To the Blute family, Ryan’s story is a miracle. 
But the fact that he was treated with interferon 
immunotherapy for a year after his diagnosis may 
make his case a tough sell for the Vatican. The 
church needs to document stories in which medical 
treatment cannot possibly explain a recovery.

Ryan Blute was diagnosed with melanoma on his 
14th birthday after having a mole removed in 
2007. His grandmother, Anne Blute, belongs to a 
Father Solanus Casey prayer group in Yonkers, 
N.Y., where the priest served at Sacred Heart 
Friary from 1904 to 1918. She gave Ryan a Father 
Solanus Casey relic badge to wear. The family started praying to Casey, too.

The cancer had spread to Ryan’s lymph nodes, 
which doctors removed. Three days after the 
surgery, all the scans for cancer came back clean 
and subsequent scans have stayed that way.

Today, he is one of the top hitters on the River 
Dell High School baseball team.

Casey, a Capuchin friar, has long had a devoted 
following in Detroit, where he spent most of his 
career.

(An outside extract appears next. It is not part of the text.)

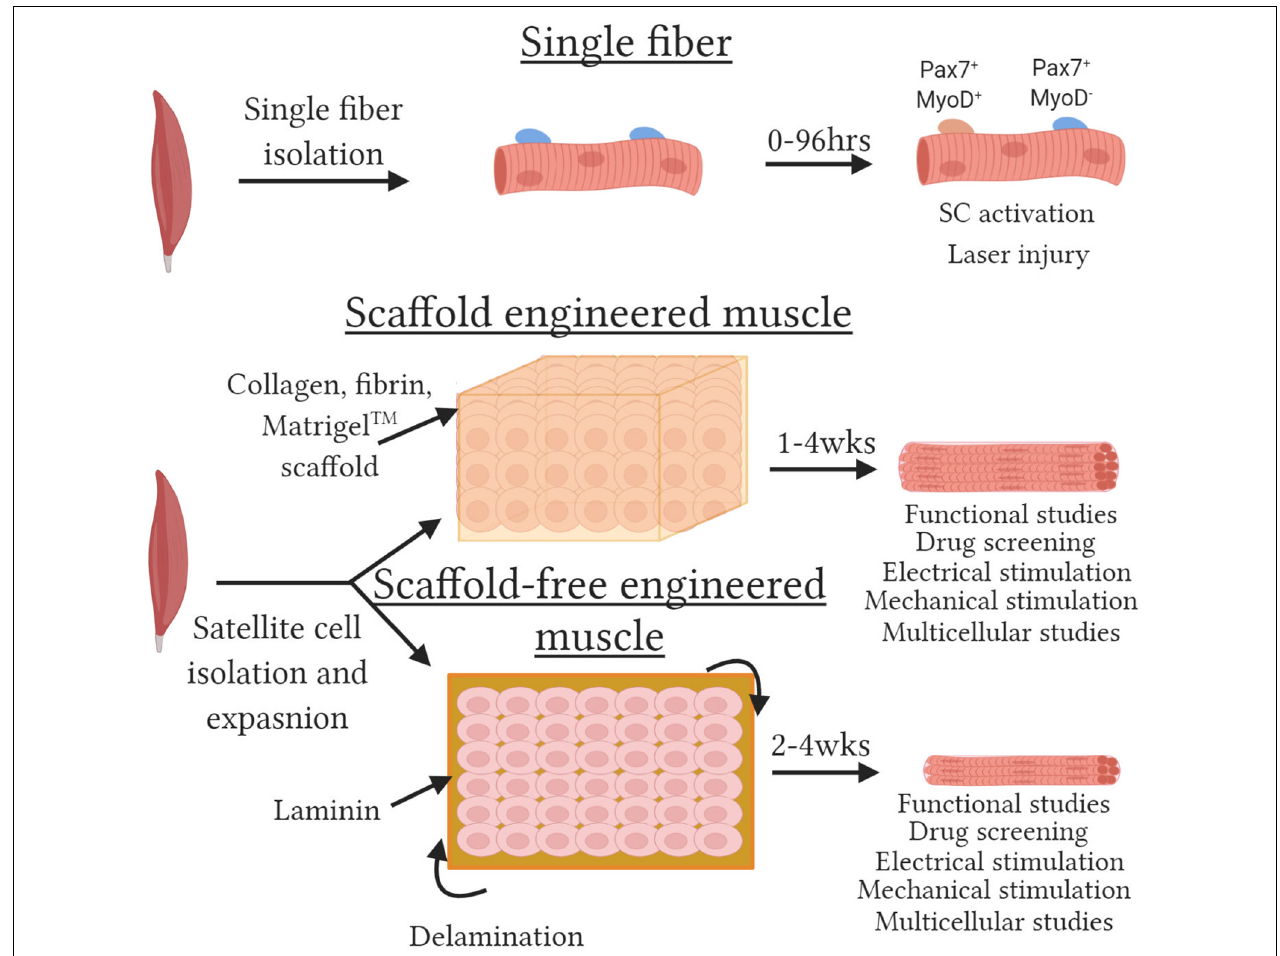
FIGURE 1 | Methods to engineered functional skeletal muscle. Schematic depicting various skeletal muscle models. (Top) Single fibers with satellite cells retained within their niche are isolated by enzymatic and mechanical dissociation. Single fibers can be cultured for up to 120 h and satellite cell activation assessed by evaluating Pax7 and MyoD expression or resistance to injury susceptibility assessed with laser-induced membrane damage. (Middle) Scaffold engineered muscles are created by embedding muscle progenitor cells at high density in a hydrogel. Cells remodel the hydrogel to generate 3D tissues packed with aligned functional myotubes. (Bottom) Scaffold-free engineered muscles created by seeding a monolayer of cells on laminin coated plates. The cells secrete sufficient ECM and progressive lift off the plate or “delaminate” and roll up to generate small 3D tissues. Both scaffold and scaffold-free tissues can be utilized for multiple assays with multiple functional output for up to 4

Capuchins there have created the Solanus 
Casey Center and a guild that advocates for his 
canonization and documents possible miracles.

The Congregation for the Causes of Saints in the 
Vatican has not yet accepted any of the guild’s 
submissions as miracles, said Brother Leo 
Wollenweber, a friar in Detroit and vice-postulator for Casey

"He had a great reputation for holiness," 
Wollenweber said. "He was very ordinary, very 
human, very interested in people and very easy to talk to."

Ordained in 1904

Casey, the son of Irish immigrants, joined the 
Capuchin friars. He was ordained a priest in 1904 
but was not permitted to hear confessions. He is 
most famous for his service as doorkeeper at the 
St. Bonaventure Monastery in Detroit, where he 
started a soup kitchen, counseled people and gained a reputation as a healer.

One tale about Casey holds that a local Chevrolet 
plant was saved from the brink of collapse by an 
influx of orders that came in after an executive 
signed the company up to receive prayers from a 
Mass association that Casey promoted.

"He’s a possible saint out of central casting," 
said Lawrence Cunningham, a professor of theology 
at Notre Dame University. "He fits a classical 
profile of someone who was heroically interested 
in the people who came to his door."

The president of a Detroit Hibernians chapter 
named after Casey hopes Blute’s group will help 
to carry the torch in the future. The Detroit 
order still runs a charity event that feeds more 
than 1,000 people on Super Bowl Sunday, but 
members are getting older, said Bill Byrne, president.

"It’s been hard to get recruits," Byrne said. 
"What’s great about what Kevin and his group is, 
they’ve got about 100 guys, and they’re mostly 40 and under."

If the faith of a new generation is what the 
movement to canonize Casey needs, it has found a young believer in Ryan.

The high school junior keeps a relic of Solanus 
in his wallet when he goes for scans at the hospital and when he took the SAT.

"When I need help, he’s always with me," Ryan said.